→ BRIEF: Reproduce every item below word for word, leaving nothing out.

[Begin PROVIDED INFORMATION]

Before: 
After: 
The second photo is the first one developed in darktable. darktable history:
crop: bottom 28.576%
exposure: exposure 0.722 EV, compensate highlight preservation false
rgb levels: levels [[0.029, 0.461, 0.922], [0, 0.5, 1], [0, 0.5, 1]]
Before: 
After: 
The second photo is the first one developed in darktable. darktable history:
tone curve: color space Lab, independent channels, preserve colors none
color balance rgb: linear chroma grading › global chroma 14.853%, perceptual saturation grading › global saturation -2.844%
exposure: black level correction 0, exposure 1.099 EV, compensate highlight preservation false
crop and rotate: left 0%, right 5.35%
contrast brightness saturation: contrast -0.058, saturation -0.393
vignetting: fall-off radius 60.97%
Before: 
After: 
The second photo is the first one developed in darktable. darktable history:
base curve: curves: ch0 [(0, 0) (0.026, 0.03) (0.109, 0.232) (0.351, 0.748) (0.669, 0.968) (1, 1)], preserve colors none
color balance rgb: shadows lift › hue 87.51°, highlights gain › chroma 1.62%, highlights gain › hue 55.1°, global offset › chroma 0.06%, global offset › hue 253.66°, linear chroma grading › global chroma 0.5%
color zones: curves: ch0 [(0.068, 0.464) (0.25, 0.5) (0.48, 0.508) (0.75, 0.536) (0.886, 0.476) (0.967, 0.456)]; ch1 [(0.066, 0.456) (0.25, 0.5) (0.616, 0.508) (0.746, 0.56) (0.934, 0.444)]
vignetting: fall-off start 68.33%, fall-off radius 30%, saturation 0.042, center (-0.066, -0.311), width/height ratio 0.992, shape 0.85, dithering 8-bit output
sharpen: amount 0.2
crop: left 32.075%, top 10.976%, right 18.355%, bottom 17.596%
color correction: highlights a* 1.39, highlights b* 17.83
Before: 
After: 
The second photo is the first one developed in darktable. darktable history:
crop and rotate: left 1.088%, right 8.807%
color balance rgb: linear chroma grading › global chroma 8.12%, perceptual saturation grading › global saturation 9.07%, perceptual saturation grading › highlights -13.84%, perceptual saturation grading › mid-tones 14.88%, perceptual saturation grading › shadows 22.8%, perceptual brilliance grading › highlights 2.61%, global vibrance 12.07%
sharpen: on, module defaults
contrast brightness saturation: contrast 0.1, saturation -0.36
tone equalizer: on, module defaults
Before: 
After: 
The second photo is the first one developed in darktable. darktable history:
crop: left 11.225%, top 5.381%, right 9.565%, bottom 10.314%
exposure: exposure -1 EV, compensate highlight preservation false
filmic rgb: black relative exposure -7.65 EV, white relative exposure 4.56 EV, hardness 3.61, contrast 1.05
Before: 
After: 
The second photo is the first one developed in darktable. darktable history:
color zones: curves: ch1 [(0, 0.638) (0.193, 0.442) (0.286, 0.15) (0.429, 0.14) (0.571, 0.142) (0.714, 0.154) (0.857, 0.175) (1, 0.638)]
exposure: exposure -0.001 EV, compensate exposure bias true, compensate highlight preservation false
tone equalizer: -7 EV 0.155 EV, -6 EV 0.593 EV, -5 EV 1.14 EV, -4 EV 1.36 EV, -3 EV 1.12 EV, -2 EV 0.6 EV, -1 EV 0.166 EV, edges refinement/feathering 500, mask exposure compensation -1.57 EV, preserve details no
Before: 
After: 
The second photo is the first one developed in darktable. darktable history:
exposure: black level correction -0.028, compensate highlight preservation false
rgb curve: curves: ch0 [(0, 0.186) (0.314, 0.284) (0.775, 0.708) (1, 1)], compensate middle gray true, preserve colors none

[End PROVIDED INFORMATION]

→ RESULT BELOW:
Before: 
After: 
The second photo is the first one developed in darktable. darktable history:
crop: bottom 28.576%
exposure: exposure 0.722 EV, compensate highlight preservation false
rgb levels: levels [[0.029, 0.461, 0.922], [0, 0.5, 1], [0, 0.5, 1]]
Before: 
After: 
The second photo is the first one developed in darktable. darktable history:
tone curve: color space Lab, independent channels, preserve colors none
color balance rgb: linear chroma grading › global chroma 14.853%, perceptual saturation grading › global saturation -2.844%
exposure: black level correction 0, exposure 1.099 EV, compensate highlight preservation false
crop and rotate: left 0%, right 5.35%
contrast brightness saturation: contrast -0.058, saturation -0.393
vignetting: fall-off radius 60.97%
Before: 
After: 
The second photo is the first one developed in darktable. darktable history:
base curve: curves: ch0 [(0, 0) (0.026, 0.03) (0.109, 0.232) (0.351, 0.748) (0.669, 0.968) (1, 1)], preserve colors none
color balance rgb: shadows lift › hue 87.51°, highlights gain › chroma 1.62%, highlights gain › hue 55.1°, global offset › chroma 0.06%, global offset › hue 253.66°, linear chroma grading › global chroma 0.5%
color zones: curves: ch0 [(0.068, 0.464) (0.25, 0.5) (0.48, 0.508) (0.75, 0.536) (0.886, 0.476) (0.967, 0.456)]; ch1 [(0.066, 0.456) (0.25, 0.5) (0.616, 0.508) (0.746, 0.56) (0.934, 0.444)]
vignetting: fall-off start 68.33%, fall-off radius 30%, saturation 0.042, center (-0.066, -0.311), width/height ratio 0.992, shape 0.85, dithering 8-bit output
sharpen: amount 0.2
crop: left 32.075%, top 10.976%, right 18.355%, bottom 17.596%
color correction: highlights a* 1.39, highlights b* 17.83
Before: 
After: 
The second photo is the first one developed in darktable. darktable history:
crop and rotate: left 1.088%, right 8.807%
color balance rgb: linear chroma grading › global chroma 8.12%, perceptual saturation grading › global saturation 9.07%, perceptual saturation grading › highlights -13.84%, perceptual saturation grading › mid-tones 14.88%, perceptual saturation grading › shadows 22.8%, perceptual brilliance grading › highlights 2.61%, global vibrance 12.07%
sharpen: on, module defaults
contrast brightness saturation: contrast 0.1, saturation -0.36
tone equalizer: on, module defaults
Before: 
After: 
The second photo is the first one developed in darktable. darktable history:
crop: left 11.225%, top 5.381%, right 9.565%, bottom 10.314%
exposure: exposure -1 EV, compensate highlight preservation false
filmic rgb: black relative exposure -7.65 EV, white relative exposure 4.56 EV, hardness 3.61, contrast 1.05
Before: 
After: 
The second photo is the first one developed in darktable. darktable history:
color zones: curves: ch1 [(0, 0.638) (0.193, 0.442) (0.286, 0.15) (0.429, 0.14) (0.571, 0.142) (0.714, 0.154) (0.857, 0.175) (1, 0.638)]
exposure: exposure -0.001 EV, compensate exposure bias true, compensate highlight preservation false
tone equalizer: -7 EV 0.155 EV, -6 EV 0.593 EV, -5 EV 1.14 EV, -4 EV 1.36 EV, -3 EV 1.12 EV, -2 EV 0.6 EV, -1 EV 0.166 EV, edges refinement/feathering 500, mask exposure compensation -1.57 EV, preserve details no
Before: 
After: 
The second photo is the first one developed in darktable. darktable history:
exposure: black level correction -0.028, compensate highlight preservation false
rgb curve: curves: ch0 [(0, 0.186) (0.314, 0.284) (0.775, 0.708) (1, 1)], compensate middle gray true, preserve colors none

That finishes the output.